> **Task instructions**
Which lines below hold the word "PUDSEY"? Report each one.

> **Saved entries**
= = = = =

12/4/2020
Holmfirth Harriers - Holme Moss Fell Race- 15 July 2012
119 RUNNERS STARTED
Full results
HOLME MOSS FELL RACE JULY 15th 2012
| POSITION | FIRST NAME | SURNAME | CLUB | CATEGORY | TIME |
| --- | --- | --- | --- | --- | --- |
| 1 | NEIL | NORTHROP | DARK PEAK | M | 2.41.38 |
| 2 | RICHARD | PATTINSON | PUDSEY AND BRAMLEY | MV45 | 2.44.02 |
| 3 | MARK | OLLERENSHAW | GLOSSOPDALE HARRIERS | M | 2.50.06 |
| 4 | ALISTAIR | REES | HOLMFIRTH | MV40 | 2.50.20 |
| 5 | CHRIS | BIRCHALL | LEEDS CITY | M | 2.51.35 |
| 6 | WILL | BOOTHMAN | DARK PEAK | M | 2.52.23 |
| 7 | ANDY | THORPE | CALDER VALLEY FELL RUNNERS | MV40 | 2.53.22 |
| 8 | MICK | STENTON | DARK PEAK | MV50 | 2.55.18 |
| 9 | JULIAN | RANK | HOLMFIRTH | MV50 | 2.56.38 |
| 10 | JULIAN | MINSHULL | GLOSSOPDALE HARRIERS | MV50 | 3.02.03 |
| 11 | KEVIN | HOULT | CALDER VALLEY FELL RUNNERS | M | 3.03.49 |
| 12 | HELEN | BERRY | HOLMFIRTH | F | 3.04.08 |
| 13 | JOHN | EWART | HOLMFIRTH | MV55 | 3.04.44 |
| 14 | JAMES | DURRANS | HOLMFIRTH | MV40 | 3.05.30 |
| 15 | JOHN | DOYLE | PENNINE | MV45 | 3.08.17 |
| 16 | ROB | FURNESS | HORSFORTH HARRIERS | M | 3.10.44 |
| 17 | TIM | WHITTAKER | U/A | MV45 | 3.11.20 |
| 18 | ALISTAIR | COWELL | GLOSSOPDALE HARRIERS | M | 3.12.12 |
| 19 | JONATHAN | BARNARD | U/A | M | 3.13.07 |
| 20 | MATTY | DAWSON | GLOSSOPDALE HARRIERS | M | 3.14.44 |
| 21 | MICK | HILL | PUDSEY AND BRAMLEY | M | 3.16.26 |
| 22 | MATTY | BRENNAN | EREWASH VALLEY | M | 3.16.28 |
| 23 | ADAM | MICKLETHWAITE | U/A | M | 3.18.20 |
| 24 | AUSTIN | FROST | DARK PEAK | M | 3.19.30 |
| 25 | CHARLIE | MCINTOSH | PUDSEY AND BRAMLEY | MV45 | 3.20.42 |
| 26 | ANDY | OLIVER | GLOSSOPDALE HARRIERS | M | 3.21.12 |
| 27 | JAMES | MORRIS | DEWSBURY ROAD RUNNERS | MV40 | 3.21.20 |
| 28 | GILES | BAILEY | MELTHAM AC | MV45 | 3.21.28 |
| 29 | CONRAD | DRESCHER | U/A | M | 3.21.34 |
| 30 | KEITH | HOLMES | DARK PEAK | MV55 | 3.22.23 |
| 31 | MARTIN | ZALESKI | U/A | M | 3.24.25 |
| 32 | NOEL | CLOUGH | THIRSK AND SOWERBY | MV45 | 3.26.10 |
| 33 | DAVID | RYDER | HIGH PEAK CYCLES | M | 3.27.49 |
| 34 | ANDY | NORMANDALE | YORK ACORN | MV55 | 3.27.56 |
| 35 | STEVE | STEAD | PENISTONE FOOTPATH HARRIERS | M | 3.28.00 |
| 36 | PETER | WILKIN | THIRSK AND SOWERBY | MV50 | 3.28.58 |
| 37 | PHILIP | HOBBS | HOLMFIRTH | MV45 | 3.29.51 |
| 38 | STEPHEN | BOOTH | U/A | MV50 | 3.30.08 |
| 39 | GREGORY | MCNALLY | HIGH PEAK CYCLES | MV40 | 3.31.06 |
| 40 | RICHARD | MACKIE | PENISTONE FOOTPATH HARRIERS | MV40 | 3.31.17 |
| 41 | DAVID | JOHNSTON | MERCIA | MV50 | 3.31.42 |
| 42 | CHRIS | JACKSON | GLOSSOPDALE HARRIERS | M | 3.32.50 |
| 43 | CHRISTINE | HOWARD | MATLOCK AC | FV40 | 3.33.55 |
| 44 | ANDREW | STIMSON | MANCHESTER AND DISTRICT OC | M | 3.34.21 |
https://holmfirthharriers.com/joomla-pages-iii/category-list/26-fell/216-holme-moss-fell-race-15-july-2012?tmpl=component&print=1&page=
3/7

= = = = =

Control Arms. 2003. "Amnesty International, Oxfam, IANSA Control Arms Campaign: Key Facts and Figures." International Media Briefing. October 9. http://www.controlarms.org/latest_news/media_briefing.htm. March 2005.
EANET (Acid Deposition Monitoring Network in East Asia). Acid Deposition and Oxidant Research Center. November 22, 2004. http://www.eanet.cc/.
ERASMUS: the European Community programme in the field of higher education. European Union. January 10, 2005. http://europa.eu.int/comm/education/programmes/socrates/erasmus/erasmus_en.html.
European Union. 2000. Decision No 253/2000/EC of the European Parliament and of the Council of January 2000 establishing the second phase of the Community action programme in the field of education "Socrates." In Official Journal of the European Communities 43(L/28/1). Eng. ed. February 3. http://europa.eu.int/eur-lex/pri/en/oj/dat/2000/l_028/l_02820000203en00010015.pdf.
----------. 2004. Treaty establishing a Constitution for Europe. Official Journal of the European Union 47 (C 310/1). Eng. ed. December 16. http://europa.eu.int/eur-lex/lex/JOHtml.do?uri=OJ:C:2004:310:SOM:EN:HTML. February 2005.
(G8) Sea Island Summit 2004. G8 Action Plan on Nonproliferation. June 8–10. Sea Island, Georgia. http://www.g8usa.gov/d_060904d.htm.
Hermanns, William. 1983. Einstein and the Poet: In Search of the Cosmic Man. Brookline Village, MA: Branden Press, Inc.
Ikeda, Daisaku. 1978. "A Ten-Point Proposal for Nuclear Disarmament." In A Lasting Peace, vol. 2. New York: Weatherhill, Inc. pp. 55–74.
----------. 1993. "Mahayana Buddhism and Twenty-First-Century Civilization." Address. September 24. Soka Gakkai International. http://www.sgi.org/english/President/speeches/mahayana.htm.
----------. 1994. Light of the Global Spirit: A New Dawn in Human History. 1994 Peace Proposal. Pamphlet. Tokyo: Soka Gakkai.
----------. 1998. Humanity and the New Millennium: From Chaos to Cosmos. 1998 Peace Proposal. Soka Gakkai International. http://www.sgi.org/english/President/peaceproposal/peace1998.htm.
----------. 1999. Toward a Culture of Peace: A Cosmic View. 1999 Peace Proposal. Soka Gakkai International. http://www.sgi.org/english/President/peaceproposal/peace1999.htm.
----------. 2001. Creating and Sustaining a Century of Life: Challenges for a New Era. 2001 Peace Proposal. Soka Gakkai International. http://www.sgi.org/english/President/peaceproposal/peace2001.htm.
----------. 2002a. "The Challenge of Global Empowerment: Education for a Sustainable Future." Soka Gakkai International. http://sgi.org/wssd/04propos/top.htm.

= = = = =

> **Response for this exercise**
| 2 | RICHARD | PATTINSON | PUDSEY AND BRAMLEY | MV45 | 2.44.02 |
| 21 | MICK | HILL | PUDSEY AND BRAMLEY | M | 3.16.26 |
| 25 | CHARLIE | MCINTOSH | PUDSEY AND BRAMLEY | MV45 | 3.20.42 |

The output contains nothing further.